Taylor Croft, The Atlanta Journal-Constitution on

Published in Political News

ATLANTA — Attorneys presented arguments in court Monday in the ongoing battle over the disputed Cobb County Commission electoral map, which could be resolved by the judge’s ruling by the end of the year.

Cobb Superior Court Judge Ann Harris listened to the arguments over whether counties have the power to amend state-approved district maps under the home rule provision of the Georgia Constitution. The arguments often turned micro over definitions of certain words in the law. At one point, the county attorney referred to Merriam-Webster’s dictionary, and the plaintiff’s attorney actually brought one into the courtroom.

“We’re not here to split hairs on what the dictionary, what Webster’s says,” said Ray Smith, attorney for plaintiffs David and Catherine Floam, who live in the disputed area and are arguing that the county doesn’t have the right to change maps approved by the state Legislature. “We’re here today representing constituents in Cobb County who were unjustly represented by their elected representatives due to maps that were illegally drawn (by county officials).”

The board has been operating under an electoral map its own Democratic majority passed last year in a novel move to undo the state Legislature-passed district map that would have drawn Democratic Commissioner Jerica Richardson out of her district midway through her term.

Richardson has since launched her campaign for U.S. Congress in the 6th district, which is currently held by Republican U.S. Rep. Rich McCormick.

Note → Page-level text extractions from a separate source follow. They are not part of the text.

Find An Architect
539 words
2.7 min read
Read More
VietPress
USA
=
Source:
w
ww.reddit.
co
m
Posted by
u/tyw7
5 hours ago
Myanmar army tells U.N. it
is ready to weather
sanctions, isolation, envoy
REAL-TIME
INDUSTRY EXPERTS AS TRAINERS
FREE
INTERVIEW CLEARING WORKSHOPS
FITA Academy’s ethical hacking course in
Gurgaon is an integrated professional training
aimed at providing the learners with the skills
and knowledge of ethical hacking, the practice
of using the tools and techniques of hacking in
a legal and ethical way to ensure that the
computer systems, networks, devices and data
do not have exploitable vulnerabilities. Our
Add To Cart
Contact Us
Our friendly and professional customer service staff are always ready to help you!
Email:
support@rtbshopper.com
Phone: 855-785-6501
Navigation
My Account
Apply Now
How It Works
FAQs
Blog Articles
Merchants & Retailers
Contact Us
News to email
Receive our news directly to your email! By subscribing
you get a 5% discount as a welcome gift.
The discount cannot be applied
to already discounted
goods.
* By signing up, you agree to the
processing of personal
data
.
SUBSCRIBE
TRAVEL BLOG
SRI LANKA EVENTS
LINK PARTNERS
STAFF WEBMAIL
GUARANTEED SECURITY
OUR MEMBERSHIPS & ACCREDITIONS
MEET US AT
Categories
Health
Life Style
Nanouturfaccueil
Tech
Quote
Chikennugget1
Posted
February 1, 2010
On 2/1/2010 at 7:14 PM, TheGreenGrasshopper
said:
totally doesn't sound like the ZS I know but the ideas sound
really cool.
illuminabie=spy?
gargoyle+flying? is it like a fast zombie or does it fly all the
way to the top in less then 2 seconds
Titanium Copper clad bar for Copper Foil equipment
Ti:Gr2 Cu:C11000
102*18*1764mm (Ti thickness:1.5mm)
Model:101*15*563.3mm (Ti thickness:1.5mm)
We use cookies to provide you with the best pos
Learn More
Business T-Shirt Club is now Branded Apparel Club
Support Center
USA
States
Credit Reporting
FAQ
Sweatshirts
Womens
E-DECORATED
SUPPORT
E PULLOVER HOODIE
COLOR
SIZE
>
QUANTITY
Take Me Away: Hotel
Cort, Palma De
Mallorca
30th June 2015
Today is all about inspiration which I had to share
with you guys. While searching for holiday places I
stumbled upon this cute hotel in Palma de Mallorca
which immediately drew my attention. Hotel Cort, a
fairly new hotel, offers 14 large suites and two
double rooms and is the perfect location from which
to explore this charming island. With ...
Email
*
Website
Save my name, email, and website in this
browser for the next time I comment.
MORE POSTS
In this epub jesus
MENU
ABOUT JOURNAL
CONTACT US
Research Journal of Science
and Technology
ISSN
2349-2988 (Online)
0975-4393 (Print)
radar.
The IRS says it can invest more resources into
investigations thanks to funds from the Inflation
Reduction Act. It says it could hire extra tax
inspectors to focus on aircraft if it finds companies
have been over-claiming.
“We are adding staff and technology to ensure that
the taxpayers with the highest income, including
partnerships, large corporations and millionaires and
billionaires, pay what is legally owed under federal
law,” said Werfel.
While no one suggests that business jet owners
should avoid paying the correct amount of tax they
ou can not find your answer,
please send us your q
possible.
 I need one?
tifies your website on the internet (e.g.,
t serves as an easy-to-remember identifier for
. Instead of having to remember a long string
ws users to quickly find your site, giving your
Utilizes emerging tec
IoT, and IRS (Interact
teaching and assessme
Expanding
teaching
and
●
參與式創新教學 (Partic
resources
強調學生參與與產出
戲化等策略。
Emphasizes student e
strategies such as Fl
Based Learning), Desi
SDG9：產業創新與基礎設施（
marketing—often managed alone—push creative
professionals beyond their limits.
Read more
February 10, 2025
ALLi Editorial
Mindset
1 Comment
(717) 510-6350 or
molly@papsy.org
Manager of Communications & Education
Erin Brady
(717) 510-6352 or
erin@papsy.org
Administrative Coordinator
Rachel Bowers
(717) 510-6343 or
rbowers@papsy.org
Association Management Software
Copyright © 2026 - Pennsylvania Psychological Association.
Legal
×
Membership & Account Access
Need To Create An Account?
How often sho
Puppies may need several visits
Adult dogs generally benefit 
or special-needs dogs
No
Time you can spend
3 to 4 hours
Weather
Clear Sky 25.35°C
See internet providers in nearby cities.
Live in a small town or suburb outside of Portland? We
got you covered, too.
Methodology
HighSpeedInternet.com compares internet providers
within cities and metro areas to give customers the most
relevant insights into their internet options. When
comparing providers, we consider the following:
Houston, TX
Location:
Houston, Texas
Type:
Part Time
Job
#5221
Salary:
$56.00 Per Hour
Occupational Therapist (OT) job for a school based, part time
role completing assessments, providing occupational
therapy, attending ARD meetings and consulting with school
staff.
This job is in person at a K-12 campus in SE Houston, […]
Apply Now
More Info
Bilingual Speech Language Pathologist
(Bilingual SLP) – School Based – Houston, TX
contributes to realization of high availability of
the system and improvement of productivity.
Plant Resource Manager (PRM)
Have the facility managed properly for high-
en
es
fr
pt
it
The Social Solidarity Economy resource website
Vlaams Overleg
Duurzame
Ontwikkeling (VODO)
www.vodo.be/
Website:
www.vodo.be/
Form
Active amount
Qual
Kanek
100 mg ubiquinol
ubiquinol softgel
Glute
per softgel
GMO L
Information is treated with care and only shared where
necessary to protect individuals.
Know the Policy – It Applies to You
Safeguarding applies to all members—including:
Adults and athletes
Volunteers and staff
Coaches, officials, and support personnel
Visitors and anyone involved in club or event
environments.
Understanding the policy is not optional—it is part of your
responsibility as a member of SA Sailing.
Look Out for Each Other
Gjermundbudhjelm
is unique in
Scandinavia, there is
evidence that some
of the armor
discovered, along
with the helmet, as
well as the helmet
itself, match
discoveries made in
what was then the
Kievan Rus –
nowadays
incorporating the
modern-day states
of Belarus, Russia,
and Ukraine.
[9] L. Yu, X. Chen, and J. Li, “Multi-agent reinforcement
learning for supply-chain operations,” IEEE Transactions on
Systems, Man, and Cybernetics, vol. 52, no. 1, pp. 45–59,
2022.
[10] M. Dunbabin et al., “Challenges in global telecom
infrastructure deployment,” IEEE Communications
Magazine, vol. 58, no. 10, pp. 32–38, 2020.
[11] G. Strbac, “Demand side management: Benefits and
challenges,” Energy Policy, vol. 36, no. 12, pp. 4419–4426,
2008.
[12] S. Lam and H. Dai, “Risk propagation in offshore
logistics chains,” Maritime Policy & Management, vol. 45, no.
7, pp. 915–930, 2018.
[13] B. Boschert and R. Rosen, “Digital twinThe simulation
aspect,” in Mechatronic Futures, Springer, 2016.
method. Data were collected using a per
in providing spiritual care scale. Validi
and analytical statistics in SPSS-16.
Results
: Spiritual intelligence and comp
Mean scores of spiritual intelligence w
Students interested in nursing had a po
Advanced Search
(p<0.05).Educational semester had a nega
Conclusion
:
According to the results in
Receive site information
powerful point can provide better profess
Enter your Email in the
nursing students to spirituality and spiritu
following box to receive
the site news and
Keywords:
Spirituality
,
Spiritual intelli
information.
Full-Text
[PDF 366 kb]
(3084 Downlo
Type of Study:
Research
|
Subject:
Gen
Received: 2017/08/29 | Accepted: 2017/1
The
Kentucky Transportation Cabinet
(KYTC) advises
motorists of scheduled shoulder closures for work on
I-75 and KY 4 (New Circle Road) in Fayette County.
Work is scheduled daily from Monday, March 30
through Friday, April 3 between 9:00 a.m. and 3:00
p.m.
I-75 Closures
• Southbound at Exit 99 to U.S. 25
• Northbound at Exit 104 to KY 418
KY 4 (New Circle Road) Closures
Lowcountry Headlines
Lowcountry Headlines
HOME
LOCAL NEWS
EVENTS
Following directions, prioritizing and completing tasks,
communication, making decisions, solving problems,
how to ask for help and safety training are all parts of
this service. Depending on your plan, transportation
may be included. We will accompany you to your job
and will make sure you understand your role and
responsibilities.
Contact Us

A recent federal ruling sent Georgia’s congressional map back to the state Legislature to be redrawn, which lawmakers will do at the end of November.

Legal experts dispute whether Richardson would have to vacate her position on the County Commission immediately under the state map, as the county’s attorneys contend, or if she could stay in office through the end of her term.

 

During Monday’s hearing, Smith argued state law does not give the county the right to draw its own map, and allowing the county to do so “opens up a whole Pandora’s box of what home rule can and cannot do.”

“Any authority for a county board of commissioners to undertake its own redistricting map must be derived from an explicit statutory or constitutional grant of authority,” Smith said. “The county did not have authority here.”

But county attorney Elizabeth Monyak argued the intent of the home rule provision in the state constitution was to give counties broad powers — except for a few exceptions, which she said don’t apply in this case.

Those exceptions in the constitution say counties cannot use home rule powers to affect “any elective county office” or “the composition, form, procedure for election.” But Monyak argued the county’s new map does not change the fundamental office or its duties, and the map does not constitute an election procedure.